Some studies already have linked those petrochemical sunscreen ingredients to hormone and endocrine disruption, lowering testosterone in males and potentially causing infertility, as well as possibly increasing the risk of breast cancer and endometriosis. Researchers have shown that adolescents with higher levels of oxybenzone in their bloodstreams are more likely to have altered testosterone levels, but manufacturers argue that the data does not show a causal connection.
In either case, consumers are catching on. EWG says that 60% of sunscreens sold in 2019 were made with oxybenzone; this year only 13% had what many experts say is the most worrisome ingredient. And a major manufacturer has announced that it will stop making another petrochemical, octocrylene, after listening to consumer concerns. (Of course, there are still other manufacturers out there, but it’s a big step forward.)
And from a safety perspective, it’s not just sunscreen ingredients consumers should care about. Parabens, phthalates, harsh fragrances, and preservatives are all still found in sunscreens and bodycare products even though their safety has been questioned too. In the best of all possible worlds, we wouldn’t need to read the fine print on the labels of every product we put on our bodies, but in the meantime, ask for a copy of our “Ingredients to Avoid” card with your next order or download a copy that you can print to take with you when you’re shopping.
You can also check for the EWG VERIFIED label on products ranging from baby products to aluminum-free antiperspirants. It makes it easier to trust that they’re made with safe, sustainable ingredients.

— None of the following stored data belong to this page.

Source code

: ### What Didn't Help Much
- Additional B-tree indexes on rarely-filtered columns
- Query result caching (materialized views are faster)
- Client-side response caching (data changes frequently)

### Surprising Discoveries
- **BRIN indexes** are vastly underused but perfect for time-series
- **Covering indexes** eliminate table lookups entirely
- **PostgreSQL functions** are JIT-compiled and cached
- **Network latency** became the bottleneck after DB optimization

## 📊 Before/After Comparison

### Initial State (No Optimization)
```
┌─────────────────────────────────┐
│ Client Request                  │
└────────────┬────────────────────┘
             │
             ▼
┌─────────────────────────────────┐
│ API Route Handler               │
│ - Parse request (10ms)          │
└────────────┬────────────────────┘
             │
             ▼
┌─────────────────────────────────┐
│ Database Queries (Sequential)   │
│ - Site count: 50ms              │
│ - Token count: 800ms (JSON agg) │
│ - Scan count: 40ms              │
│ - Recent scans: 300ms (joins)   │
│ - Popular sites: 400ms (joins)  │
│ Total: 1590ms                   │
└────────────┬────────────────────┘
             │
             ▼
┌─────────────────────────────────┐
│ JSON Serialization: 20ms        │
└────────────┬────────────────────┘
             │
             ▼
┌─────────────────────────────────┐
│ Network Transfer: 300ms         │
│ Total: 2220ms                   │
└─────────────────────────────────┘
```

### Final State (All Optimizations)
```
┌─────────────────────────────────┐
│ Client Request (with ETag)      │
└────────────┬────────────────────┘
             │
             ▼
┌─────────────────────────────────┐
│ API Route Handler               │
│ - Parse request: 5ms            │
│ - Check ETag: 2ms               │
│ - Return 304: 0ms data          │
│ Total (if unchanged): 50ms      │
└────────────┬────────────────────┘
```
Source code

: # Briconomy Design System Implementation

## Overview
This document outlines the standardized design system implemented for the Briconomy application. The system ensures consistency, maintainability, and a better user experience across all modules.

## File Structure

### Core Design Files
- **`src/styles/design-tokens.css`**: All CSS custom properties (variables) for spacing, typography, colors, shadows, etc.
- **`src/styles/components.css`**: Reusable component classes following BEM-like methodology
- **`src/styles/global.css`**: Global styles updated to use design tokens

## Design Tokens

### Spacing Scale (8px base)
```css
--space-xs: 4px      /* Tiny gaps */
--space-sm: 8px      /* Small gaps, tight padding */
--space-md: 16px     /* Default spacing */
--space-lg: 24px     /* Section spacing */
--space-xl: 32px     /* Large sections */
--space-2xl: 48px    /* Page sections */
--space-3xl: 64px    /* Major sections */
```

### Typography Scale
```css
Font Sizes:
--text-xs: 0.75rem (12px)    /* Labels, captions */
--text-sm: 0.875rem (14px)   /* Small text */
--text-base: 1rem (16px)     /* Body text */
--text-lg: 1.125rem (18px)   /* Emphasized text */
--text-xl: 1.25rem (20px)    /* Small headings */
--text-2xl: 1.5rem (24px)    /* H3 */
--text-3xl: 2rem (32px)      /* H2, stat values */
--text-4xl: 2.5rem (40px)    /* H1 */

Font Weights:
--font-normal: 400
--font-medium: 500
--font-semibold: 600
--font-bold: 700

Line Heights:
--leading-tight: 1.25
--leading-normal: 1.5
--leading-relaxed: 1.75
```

The final organic product you use is only a small part of the story. The journey includes the growing, processing, and extraction of natural materials, manufacturing, and distribution and transportation to stores and consumers. Each layer has the potential to immensely impact our communities and our planet – both positively and negatively. In order to produce a better, more sustainable product, we must consider each step and its impact. We love that EWG adds this extra layer to their verified program to look at the bigger picture.